_DATA EXTRACTS_.
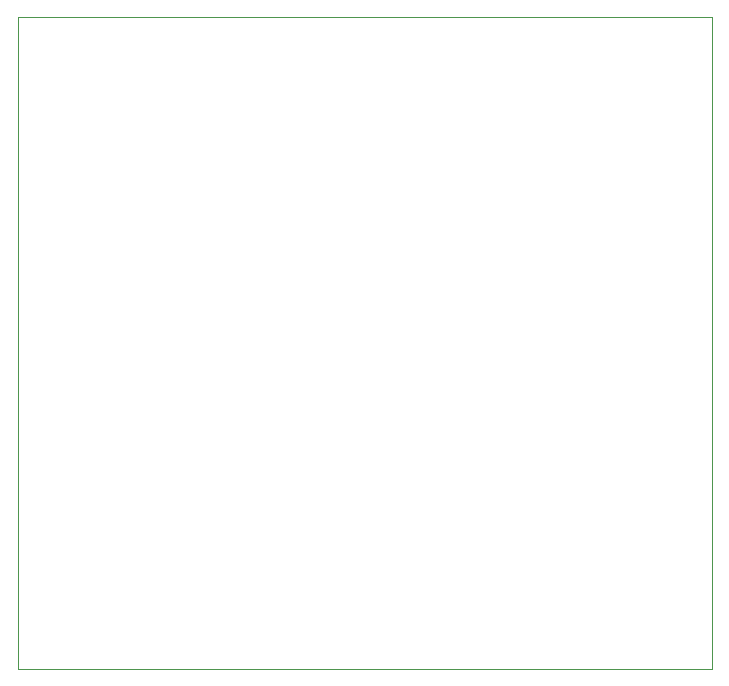
<source format=gbr>
%TF.GenerationSoftware,KiCad,Pcbnew,8.0.7*%
%TF.CreationDate,2025-01-01T13:37:10+01:00*%
%TF.ProjectId,expansion_a,65787061-6e73-4696-9f6e-5f612e6b6963,1*%
%TF.SameCoordinates,Original*%
%TF.FileFunction,Profile,NP*%
%FSLAX46Y46*%
G04 Gerber Fmt 4.6, Leading zero omitted, Abs format (unit mm)*
G04 Created by KiCad (PCBNEW 8.0.7) date 2025-01-01 13:37:10*
%MOMM*%
%LPD*%
G01*
G04 APERTURE LIST*
%TA.AperFunction,Profile*%
%ADD10C,0.100000*%
%TD*%
G04 APERTURE END LIST*
D10*
X68607000Y-33991000D02*
X127329000Y-33991000D01*
X127329000Y-89229000D01*
X68607000Y-89229000D01*
X68607000Y-33991000D01*
M02*

</source>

_WHAT THE TASK ASKS_. Output every record above word for word, omitting any pictures they contain.

_YOUR RESPONSE_.
<source format=gbr>
%TF.GenerationSoftware,KiCad,Pcbnew,8.0.7*%
%TF.CreationDate,2025-01-01T13:37:10+01:00*%
%TF.ProjectId,expansion_a,65787061-6e73-4696-9f6e-5f612e6b6963,1*%
%TF.SameCoordinates,Original*%
%TF.FileFunction,Profile,NP*%
%FSLAX46Y46*%
G04 Gerber Fmt 4.6, Leading zero omitted, Abs format (unit mm)*
G04 Created by KiCad (PCBNEW 8.0.7) date 2025-01-01 13:37:10*
%MOMM*%
%LPD*%
G01*
G04 APERTURE LIST*
%TA.AperFunction,Profile*%
%ADD10C,0.100000*%
%TD*%
G04 APERTURE END LIST*
D10*
X68607000Y-33991000D02*
X127329000Y-33991000D01*
X127329000Y-89229000D01*
X68607000Y-89229000D01*
X68607000Y-33991000D01*
M02*

</source>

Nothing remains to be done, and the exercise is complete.